Personal information
- Full name: Muhammad Zainal Haq
- Date of birth: 5 April 1992 (age 34)
- Place of birth: Sidoarjo, Indonesia
- Height: 1.73 m (5 ft 8 in)
- Position: Defender

Team information
- Current team: Persida Sidoarjo
- Number: 23

Youth career
- 2008–2009: Deportivo Indonesia
- 2010: Peñarol

Senior career*
- Years: Team / Apps / (Gls)
- 2012–2013: Visé / 0 / (0)
- 2013–2014: Bhayangkara / 9 / (0)
- 2015–2017: Persela Lamongan / 42 / (0)
- 2018: Kalteng Putra / 17 / (0)
- 2018: Aceh United / 6 / (0)
- 2019: Badak Lampung / 17 / (1)
- 2020: Mitra Kukar / 0 / (0)
- 2021: Muba Babel United / 9 / (0)
- 2022: Putra Delta Sidoarjo / 3 / (0)
- 2023–2024: Bantul United / 4 / (0)
- 2025–: Persida Sidoarjo / 5 / (0)

International career^{‡}
- 2007–2008: Indonesia U16 / 8 / (0)
- 2009: Indonesia U19 / 5 / (0)

= Zainal Haq =

Indonesian association footballer

Muhammad Zainal Haq (born 5 April 1992) is an Indonesian professional footballer who plays as a defender for Liga 4 club Persida Sidoarjo.

==Club career==
===Early career===
In January 2011, Zainal Haq joined Peñarol. Besides Zainal, the Uruguayan club signed two other Indonesian players, Manahati Lestusen and Abdul Lestaluhu.

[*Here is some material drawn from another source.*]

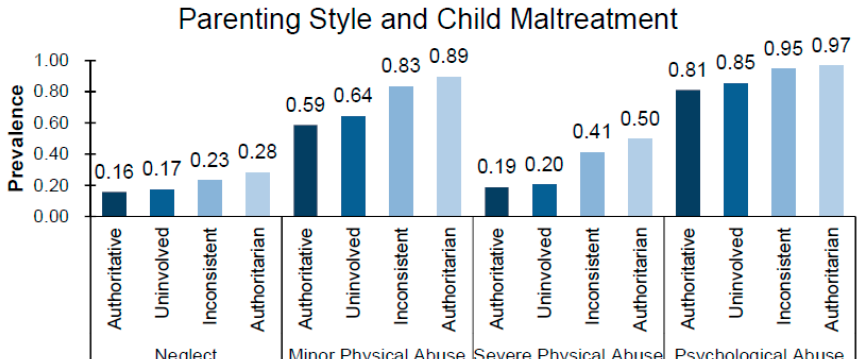
Figure 1. Association between categories of parenting style and child maltreatment.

Demis Djamaoeddin (Deportivo Indonesia manager) said "They are already there and introduced to the public".

===C.S. Visé===
In April 2011, Zainal joined Belgian club C.S. Visé as part of the Bakrie Group project with Deportivo Indonesia.

===Persebaya Bhayangkara===
Zainal Haq joined Persebaya (Bhayangkara) and played at the 2014 Inter Island Cup.

==International career==
In 2007, Zainal represented the Indonesia U-16 team in the 2008 AFC U-16 Championship qualification phase.